Data provided Start Marker

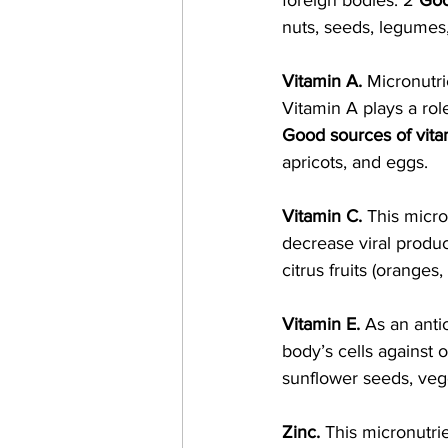
foreign bodies. 2 
Goo
nuts, seeds, legumes,
Vitamin A. 
Micronutri
Vitamin A plays a role
Good sources of vita
apricots, and eggs. 
Vitamin C. 
This micro
decrease viral produc
citrus fruits (oranges
Vitamin E.
 As an anti
body’s cells against 
sunflower seeds, vege
Zinc. 
This micronutrie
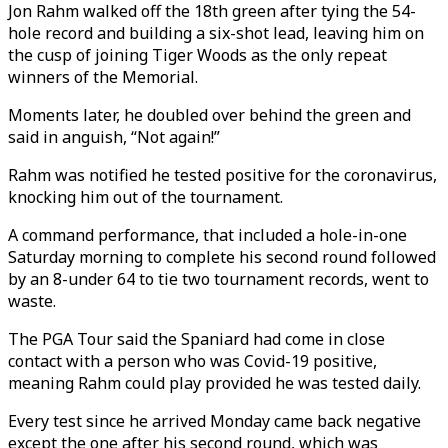
Jon Rahm walked off the 18th green after tying the 54-
hole record and building a six-shot lead, leaving him on
the cusp of joining Tiger Woods as the only repeat
winners of the Memorial.
Moments later, he doubled over behind the green and
said in anguish, “Not again!”
Rahm was notified he tested positive for the coronavirus,
knocking him out of the tournament.
A command performance, that included a hole-in-one
Saturday morning to complete his second round followed
by an 8-under 64 to tie two tournament records, went to
waste.
The PGA Tour said the Spaniard had come in close
contact with a person who was Covid-19 positive,
meaning Rahm could play provided he was tested daily.
Every test since he arrived Monday came back negative
except the one after his second round, which was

Data provided End Marker

=== What is expected ===
Return the material exactly as it reads, though without the pictures it holds.

=== Finished task ===
foreign bodies. 2 
Goo
nuts, seeds, legumes,
Vitamin A. 
Micronutri
Vitamin A plays a role
Good sources of vita
apricots, and eggs. 
Vitamin C. 
This micro
decrease viral produc
citrus fruits (oranges
Vitamin E.
 As an anti
body’s cells against 
sunflower seeds, vege
Zinc. 
This micronutrie
Jon Rahm walked off the 18th green after tying the 54-
hole record and building a six-shot lead, leaving him on
the cusp of joining Tiger Woods as the only repeat
winners of the Memorial.
Moments later, he doubled over behind the green and
said in anguish, “Not again!”
Rahm was notified he tested positive for the coronavirus,
knocking him out of the tournament.
A command performance, that included a hole-in-one
Saturday morning to complete his second round followed
by an 8-under 64 to tie two tournament records, went to
waste.
The PGA Tour said the Spaniard had come in close
contact with a person who was Covid-19 positive,
meaning Rahm could play provided he was tested daily.
Every test since he arrived Monday came back negative
except the one after his second round, which was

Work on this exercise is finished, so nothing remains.